9. The gate driving circuit of claim 8, wherein the logic block includes: an input/reset block configured to control charge and discharge of the first node; a stabilization block configured to stabilize the first node during a period when the start carry signal has a turn-off level voltage; and an inverter block configured to control the voltage of the second node by inverting the voltage of the first node.

10. The gate driving circuit of claim 9, wherein the first feedback circuit includes at least one feedback transistor in which a gate node is connected to the second node, a gate low-potential voltage is applied to a gate low-potential node, and the first feedback voltage is output through a feedback node.

11. The gate driving circuit of claim 10, wherein the at least one feedback transistor is formed in the same size as a transistor constituting the stabilization block.

12. The gate driving circuit of claim 3, wherein the end carry signal is a signal for discharging the first node of the nth gate driving panel circuit.

13. The gate driving circuit of claim 1, wherein the end dummy gate driving panel circuit includes: a carry output buffer configured to output the end carry signal according to voltage states of a first node and a second node; a second feedback circuit configured to output the second feedback voltage according to the voltage state of the second node; and a logic block configured to control the voltages of the first node and the second node.

14. The gate driving circuit of claim 13, wherein the logic block includes: an input/reset block configured to control charge and discharge of the first node; a stabilization block configured to stabilize the first node during a period when the end carry signal has a turn-off level voltage; and an inverter block configured to control the voltage of the second node by inverting the voltage of the first node.

15. The gate driving circuit of claim 14, wherein the second feedback circuit includes at least one feedback transistor in which a gate node is connected to the second node, a gate low-potential voltage is applied to a gate low-potential node, and the second feedback voltage is output through a feedback node.

16. The gate driving circuit of claim 15, wherein the at least one feedback transistor is formed in a same size as a transistor constituting the stabilization block.

17. The gate driving circuit of claim 1, further comprising a gate high-potential compensation circuit configured to receive the first feedback voltage and the second feedback voltage and generate a gate high-potential compensation voltage applied to the n gate driving panel circuits.

18. The gate driving circuit of claim 17, wherein the gate high-potential compensation voltage is supplied to an inverter control node for maintaining an inverter block, which inverts a voltage of a first node to control a voltage of a second node, always in a turn-on state, in the n gate driving panel circuits.

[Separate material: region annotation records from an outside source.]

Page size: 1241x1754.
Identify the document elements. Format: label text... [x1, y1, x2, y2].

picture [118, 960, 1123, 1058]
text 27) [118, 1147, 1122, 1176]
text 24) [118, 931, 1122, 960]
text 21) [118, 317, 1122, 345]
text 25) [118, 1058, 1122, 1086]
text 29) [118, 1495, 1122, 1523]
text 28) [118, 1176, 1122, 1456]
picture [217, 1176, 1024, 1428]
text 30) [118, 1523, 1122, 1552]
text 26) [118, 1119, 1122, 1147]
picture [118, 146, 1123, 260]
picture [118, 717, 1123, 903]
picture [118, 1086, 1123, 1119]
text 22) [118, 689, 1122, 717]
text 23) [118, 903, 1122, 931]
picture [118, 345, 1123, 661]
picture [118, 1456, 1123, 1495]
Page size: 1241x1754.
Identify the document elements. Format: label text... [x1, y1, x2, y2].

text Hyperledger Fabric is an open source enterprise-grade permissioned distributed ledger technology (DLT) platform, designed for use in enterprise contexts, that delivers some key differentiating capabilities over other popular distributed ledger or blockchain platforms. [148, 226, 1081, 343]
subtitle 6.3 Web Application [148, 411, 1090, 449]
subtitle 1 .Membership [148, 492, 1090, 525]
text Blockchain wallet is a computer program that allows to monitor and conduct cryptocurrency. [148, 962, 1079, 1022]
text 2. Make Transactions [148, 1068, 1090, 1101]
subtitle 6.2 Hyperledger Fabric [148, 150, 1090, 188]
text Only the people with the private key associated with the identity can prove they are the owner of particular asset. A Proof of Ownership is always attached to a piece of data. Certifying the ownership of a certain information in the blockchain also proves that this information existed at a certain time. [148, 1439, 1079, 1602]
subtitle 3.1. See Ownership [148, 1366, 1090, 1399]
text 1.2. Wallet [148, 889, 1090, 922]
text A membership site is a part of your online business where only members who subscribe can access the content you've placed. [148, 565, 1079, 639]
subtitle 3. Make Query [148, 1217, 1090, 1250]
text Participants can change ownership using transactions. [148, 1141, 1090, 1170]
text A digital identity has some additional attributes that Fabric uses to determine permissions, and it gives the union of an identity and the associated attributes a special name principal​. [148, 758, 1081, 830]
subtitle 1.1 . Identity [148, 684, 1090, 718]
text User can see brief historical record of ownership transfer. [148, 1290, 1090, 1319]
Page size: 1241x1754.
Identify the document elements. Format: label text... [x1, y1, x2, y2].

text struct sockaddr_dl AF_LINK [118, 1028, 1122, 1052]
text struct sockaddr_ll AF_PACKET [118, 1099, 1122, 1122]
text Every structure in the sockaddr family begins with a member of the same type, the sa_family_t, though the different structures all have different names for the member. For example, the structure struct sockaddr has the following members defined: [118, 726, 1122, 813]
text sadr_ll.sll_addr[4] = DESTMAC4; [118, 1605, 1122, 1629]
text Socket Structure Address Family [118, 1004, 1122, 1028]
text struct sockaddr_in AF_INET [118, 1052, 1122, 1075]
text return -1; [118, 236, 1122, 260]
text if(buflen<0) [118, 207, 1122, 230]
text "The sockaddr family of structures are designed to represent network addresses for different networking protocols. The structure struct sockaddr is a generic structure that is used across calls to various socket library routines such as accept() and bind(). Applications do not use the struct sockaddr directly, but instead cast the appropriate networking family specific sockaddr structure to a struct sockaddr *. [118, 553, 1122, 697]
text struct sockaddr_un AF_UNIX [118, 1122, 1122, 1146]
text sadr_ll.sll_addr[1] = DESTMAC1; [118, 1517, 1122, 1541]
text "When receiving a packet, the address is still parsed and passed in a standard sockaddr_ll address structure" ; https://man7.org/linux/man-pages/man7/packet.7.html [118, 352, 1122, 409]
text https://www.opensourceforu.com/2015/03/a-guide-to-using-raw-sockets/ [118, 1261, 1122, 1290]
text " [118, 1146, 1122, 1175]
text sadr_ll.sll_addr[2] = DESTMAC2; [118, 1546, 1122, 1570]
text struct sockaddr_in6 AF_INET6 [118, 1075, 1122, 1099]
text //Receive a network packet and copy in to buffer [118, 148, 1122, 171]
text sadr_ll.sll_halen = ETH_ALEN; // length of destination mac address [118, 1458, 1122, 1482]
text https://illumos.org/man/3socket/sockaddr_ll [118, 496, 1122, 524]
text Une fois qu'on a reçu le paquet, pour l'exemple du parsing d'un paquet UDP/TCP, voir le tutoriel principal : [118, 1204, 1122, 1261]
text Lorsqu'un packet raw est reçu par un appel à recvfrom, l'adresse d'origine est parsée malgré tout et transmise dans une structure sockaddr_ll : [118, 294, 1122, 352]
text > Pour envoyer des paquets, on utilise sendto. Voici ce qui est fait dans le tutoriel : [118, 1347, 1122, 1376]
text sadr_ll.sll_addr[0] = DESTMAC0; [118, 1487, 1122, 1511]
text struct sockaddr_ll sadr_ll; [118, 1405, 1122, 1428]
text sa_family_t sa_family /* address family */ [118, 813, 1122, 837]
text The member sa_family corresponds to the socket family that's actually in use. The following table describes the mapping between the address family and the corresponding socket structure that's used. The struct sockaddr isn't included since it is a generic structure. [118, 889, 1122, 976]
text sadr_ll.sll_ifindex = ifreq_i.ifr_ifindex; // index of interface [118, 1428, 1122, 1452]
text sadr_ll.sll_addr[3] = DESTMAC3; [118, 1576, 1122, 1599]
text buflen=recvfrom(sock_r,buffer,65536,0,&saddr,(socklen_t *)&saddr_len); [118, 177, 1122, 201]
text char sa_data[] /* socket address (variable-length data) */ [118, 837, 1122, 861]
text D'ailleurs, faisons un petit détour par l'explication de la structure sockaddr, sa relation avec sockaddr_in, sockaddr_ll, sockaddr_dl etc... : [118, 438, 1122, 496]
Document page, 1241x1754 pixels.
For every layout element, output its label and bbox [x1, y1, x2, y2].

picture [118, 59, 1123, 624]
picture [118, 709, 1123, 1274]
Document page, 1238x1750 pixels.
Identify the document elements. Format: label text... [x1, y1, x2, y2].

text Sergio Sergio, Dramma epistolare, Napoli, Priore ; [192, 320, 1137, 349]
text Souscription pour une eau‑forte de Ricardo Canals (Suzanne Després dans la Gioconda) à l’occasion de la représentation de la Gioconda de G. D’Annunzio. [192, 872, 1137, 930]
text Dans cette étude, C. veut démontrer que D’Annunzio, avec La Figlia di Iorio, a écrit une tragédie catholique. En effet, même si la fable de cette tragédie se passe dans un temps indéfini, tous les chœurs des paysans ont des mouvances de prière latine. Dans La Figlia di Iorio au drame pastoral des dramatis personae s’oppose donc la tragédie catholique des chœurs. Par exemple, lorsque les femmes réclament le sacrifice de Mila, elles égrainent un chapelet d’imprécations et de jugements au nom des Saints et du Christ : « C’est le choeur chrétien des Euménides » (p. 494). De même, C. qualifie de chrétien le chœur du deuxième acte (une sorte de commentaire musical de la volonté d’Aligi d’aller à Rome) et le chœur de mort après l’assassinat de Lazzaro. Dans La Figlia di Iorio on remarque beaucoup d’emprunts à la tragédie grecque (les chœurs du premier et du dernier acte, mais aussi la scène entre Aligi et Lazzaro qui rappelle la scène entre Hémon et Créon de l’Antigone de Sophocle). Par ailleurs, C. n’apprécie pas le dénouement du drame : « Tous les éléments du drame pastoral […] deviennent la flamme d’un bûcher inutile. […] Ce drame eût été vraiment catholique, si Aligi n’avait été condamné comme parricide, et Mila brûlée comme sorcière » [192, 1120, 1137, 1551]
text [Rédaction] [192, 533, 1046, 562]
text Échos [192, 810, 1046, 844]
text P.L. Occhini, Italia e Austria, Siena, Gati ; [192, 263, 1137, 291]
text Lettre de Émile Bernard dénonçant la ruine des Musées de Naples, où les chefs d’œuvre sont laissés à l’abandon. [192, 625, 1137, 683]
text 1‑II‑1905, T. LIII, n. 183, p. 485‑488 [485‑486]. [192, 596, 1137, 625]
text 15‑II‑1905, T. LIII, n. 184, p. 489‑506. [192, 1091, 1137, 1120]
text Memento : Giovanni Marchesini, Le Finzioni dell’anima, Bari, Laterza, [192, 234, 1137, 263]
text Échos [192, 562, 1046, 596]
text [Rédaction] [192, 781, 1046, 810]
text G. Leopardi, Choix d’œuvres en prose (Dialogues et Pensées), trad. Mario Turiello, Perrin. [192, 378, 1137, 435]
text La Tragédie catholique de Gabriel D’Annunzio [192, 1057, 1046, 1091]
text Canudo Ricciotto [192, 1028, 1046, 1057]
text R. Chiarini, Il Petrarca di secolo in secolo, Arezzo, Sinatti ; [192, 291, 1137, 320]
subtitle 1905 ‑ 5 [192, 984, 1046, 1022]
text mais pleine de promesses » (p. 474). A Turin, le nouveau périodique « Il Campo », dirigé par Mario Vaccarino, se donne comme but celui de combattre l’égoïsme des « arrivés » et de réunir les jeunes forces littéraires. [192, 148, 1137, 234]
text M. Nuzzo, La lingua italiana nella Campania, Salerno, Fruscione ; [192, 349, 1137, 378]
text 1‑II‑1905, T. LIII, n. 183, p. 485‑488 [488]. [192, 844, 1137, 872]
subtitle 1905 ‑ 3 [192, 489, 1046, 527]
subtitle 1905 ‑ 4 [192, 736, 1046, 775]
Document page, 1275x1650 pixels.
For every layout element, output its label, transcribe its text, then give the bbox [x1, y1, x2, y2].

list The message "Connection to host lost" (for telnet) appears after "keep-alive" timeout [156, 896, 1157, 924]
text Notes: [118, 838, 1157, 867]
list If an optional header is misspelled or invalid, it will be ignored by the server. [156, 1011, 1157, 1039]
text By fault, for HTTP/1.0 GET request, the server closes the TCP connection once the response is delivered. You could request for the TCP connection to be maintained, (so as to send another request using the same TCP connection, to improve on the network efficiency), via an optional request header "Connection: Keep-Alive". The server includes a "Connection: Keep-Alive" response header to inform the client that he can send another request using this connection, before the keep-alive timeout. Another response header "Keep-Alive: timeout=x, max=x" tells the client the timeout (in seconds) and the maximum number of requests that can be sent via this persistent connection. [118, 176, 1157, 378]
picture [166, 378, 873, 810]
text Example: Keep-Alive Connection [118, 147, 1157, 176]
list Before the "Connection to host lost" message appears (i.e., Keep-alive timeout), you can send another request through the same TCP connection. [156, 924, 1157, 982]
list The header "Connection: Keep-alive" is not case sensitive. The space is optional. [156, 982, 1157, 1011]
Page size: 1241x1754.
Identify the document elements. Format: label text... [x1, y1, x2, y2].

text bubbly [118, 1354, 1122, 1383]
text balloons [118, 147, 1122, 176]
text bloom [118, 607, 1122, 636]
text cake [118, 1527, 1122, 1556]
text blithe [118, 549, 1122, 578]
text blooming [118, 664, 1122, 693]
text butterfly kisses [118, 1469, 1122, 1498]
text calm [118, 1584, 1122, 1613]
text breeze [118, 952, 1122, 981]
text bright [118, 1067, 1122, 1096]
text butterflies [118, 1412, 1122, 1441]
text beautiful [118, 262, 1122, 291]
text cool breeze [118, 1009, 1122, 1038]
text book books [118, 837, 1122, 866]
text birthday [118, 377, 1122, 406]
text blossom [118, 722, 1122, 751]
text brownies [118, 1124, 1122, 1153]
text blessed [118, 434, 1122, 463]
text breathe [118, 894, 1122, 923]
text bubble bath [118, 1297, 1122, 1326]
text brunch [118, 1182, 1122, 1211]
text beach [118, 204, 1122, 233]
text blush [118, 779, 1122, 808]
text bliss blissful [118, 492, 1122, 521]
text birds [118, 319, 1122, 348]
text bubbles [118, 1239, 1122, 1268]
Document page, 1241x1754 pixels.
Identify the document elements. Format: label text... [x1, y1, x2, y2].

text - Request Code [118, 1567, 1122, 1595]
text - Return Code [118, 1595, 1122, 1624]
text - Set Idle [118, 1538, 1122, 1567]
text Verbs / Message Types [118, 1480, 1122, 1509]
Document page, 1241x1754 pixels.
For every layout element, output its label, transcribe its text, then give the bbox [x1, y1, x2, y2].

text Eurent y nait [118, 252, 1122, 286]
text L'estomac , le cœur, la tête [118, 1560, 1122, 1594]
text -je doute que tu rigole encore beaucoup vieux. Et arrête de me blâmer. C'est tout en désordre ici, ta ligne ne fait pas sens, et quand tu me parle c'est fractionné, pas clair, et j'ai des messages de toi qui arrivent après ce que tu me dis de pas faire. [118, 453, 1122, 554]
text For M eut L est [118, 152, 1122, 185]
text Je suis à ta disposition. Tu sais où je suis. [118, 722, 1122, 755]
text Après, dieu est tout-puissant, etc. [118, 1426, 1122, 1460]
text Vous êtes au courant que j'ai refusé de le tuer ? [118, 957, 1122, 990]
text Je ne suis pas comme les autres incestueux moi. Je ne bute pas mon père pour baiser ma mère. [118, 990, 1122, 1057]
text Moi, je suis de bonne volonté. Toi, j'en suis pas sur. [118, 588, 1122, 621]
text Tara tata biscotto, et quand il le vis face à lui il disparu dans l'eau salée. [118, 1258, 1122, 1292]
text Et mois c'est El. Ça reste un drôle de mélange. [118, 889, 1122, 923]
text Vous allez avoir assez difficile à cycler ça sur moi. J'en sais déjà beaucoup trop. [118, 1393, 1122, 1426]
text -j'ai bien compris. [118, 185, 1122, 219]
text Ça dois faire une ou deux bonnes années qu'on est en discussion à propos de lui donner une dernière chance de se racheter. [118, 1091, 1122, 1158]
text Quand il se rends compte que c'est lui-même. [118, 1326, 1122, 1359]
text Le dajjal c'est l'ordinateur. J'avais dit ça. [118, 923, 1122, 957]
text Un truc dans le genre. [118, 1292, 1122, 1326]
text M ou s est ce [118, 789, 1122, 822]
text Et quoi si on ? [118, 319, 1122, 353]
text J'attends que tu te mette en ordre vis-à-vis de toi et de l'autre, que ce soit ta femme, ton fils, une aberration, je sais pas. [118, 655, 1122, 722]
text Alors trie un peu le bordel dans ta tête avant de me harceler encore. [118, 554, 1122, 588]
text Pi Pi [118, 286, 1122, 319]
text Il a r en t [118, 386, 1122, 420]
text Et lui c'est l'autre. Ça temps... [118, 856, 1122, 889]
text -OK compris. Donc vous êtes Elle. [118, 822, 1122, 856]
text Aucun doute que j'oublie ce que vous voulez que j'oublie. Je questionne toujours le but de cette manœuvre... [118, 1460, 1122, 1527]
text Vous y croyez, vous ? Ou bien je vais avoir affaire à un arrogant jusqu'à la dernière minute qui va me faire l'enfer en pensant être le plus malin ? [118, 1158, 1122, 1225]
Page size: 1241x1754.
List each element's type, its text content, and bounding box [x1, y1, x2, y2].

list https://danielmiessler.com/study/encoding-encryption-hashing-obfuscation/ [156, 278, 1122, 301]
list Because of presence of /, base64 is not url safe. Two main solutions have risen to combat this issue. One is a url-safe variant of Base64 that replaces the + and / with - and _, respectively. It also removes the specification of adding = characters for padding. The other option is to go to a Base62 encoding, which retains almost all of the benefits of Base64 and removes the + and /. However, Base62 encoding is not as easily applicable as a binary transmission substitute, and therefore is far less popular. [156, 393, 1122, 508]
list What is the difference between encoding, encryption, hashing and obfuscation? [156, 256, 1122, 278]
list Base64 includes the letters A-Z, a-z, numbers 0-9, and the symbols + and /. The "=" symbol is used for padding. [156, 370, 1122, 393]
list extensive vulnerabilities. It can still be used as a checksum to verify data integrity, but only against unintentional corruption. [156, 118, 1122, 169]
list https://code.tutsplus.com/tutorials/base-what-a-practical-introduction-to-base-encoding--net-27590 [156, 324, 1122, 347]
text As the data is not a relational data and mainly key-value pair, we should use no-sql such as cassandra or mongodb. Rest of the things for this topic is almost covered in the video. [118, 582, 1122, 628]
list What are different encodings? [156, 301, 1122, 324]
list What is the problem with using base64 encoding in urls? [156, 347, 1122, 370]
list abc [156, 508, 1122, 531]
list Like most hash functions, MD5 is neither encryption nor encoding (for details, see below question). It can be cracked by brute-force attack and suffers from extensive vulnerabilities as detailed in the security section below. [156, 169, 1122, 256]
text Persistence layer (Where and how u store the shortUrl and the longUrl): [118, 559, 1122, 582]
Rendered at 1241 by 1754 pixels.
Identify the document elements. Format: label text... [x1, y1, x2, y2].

19. A display device, comprising: a display panel including a plurality of subpixels; a gate driving circuit configured to supply a plurality of gate signals to the display panel through a plurality of gate lines; a data driving circuit configured to supply a plurality of data voltages to the display panel through a plurality of data lines; and a timing controller configured to drive the gate driving circuit and the data driving circuit, wherein the gate driving circuit includes: n gate driving panel circuits configured to output two or more gate signals, wherein n is a natural number equal to or larger than 2; a start dummy gate driving panel circuit configured to generate a first feedback voltage and transfer a start carry signal to a first gate driving panel circuit among the n gate driving panel circuits; and an end dummy gate driving panel circuit configured to generate a second feedback voltage and transfer an end carry signal to an nth gate driving panel circuit among the n gate driving panel circuits.